Harry sorriu. Lilian era tão parecida com Gina quando tinha sua idade, se não tivesse herdado os seus olhos verdes, seria a cópia da mãe e hoje iria pela primeira vez a Hogwarts. Alvo o mais velho com 13 anos e Tiago com 12 já estudavam.
No caminho Alvo explicava, ou melhor, inventava coisas sobre a escola, os fantasmas, e o chapéu seletor. Tiago por outro lado tentava amedrontar a irmã falando dos professores, e Lilian pouco se importava, estava indo — finalmente — para onde sempre sonhou pisar.

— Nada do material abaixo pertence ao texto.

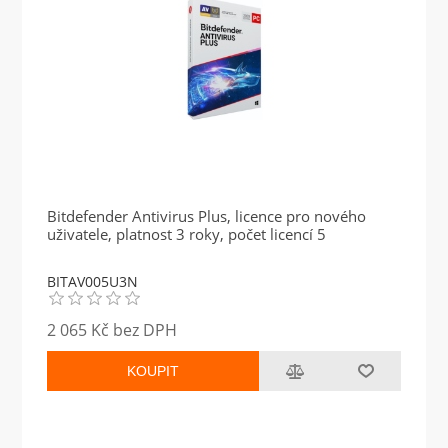
Bitdefender Antivirus Plus, licence pro nového
uživatele, platnost 3 roky, počet licencí 5
BITAV005U3N
2 065 Kč bez DPH
KOUPIT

Na estação frente ao expresso de Hogwarts, os Potter encontraram Rony e Hermione com os filhos Rosa e Hugo. Hugo também estava indo pela primeira vez a escola.
— Harry, olhe. — disse Rony nada discreto acenando com a cabeça.
— Draco Malfoy. — disse Rosa. Todos a olharam. — O que? O filho dele e Tiago se implicaram durante o ano passado inteirinho!
Agora todos olhavam Tiago.
— Há, coisa de adolescente. — o garoto tentou amenizar.
— Tiago, não quero você se metendo em confusão. — alertou Gina.
— Fale isso para Alvo, ele é pior que eu.
E quando faltavam poucos minutos para ás 11, todos se despediram e entraram no expresso.
A cicatriz de Harry doeu o dia inteiro e continuou durante a noite. No outro dia cedo uma coruja entrou esvoaçada na cozinha, Ariel, a coruja de Lilian. Trazia uma carta desesperada da filha:
— Pai, mãe. Estou na Sonserina, me ajudem!